[DATA EXTRACTS — start]

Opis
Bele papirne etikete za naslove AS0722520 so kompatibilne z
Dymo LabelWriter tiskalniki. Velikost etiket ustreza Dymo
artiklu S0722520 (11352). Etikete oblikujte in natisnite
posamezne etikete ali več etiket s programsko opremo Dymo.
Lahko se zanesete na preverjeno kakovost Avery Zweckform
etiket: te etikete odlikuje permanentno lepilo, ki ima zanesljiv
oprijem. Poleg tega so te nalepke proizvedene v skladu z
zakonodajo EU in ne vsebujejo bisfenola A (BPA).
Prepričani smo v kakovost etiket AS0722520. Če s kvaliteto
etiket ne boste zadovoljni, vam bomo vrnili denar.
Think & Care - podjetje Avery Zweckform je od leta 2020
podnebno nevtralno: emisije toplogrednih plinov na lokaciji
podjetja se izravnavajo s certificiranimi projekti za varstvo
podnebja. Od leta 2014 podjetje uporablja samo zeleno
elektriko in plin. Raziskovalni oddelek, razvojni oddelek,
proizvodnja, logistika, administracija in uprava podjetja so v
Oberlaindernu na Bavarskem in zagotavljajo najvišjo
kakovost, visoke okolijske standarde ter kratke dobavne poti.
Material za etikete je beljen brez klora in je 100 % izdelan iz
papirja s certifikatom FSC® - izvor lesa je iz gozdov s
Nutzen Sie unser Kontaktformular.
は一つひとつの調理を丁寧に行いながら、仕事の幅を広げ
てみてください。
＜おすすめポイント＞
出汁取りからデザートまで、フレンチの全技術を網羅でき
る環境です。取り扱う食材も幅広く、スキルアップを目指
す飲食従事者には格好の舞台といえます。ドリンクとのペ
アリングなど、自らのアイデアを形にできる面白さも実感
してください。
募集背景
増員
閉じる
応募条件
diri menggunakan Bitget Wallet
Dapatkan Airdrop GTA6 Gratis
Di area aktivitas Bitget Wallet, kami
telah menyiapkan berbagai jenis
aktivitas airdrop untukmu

[DATA EXTRACTS — finish]

**WHAT YOU SHOULD DO:** Repeat all the records. Match each line exactly.

**ANSWER BELOW:**
Opis
Bele papirne etikete za naslove AS0722520 so kompatibilne z
Dymo LabelWriter tiskalniki. Velikost etiket ustreza Dymo
artiklu S0722520 (11352). Etikete oblikujte in natisnite
posamezne etikete ali več etiket s programsko opremo Dymo.
Lahko se zanesete na preverjeno kakovost Avery Zweckform
etiket: te etikete odlikuje permanentno lepilo, ki ima zanesljiv
oprijem. Poleg tega so te nalepke proizvedene v skladu z
zakonodajo EU in ne vsebujejo bisfenola A (BPA).
Prepričani smo v kakovost etiket AS0722520. Če s kvaliteto
etiket ne boste zadovoljni, vam bomo vrnili denar.
Think & Care - podjetje Avery Zweckform je od leta 2020
podnebno nevtralno: emisije toplogrednih plinov na lokaciji
podjetja se izravnavajo s certificiranimi projekti za varstvo
podnebja. Od leta 2014 podjetje uporablja samo zeleno
elektriko in plin. Raziskovalni oddelek, razvojni oddelek,
proizvodnja, logistika, administracija in uprava podjetja so v
Oberlaindernu na Bavarskem in zagotavljajo najvišjo
kakovost, visoke okolijske standarde ter kratke dobavne poti.
Material za etikete je beljen brez klora in je 100 % izdelan iz
papirja s certifikatom FSC® - izvor lesa je iz gozdov s
Nutzen Sie unser Kontaktformular.
は一つひとつの調理を丁寧に行いながら、仕事の幅を広げ
てみてください。
＜おすすめポイント＞
出汁取りからデザートまで、フレンチの全技術を網羅でき
る環境です。取り扱う食材も幅広く、スキルアップを目指
す飲食従事者には格好の舞台といえます。ドリンクとのペ
アリングなど、自らのアイデアを形にできる面白さも実感
してください。
募集背景
増員
閉じる
応募条件
diri menggunakan Bitget Wallet
Dapatkan Airdrop GTA6 Gratis
Di area aktivitas Bitget Wallet, kami
telah menyiapkan berbagai jenis
aktivitas airdrop untukmu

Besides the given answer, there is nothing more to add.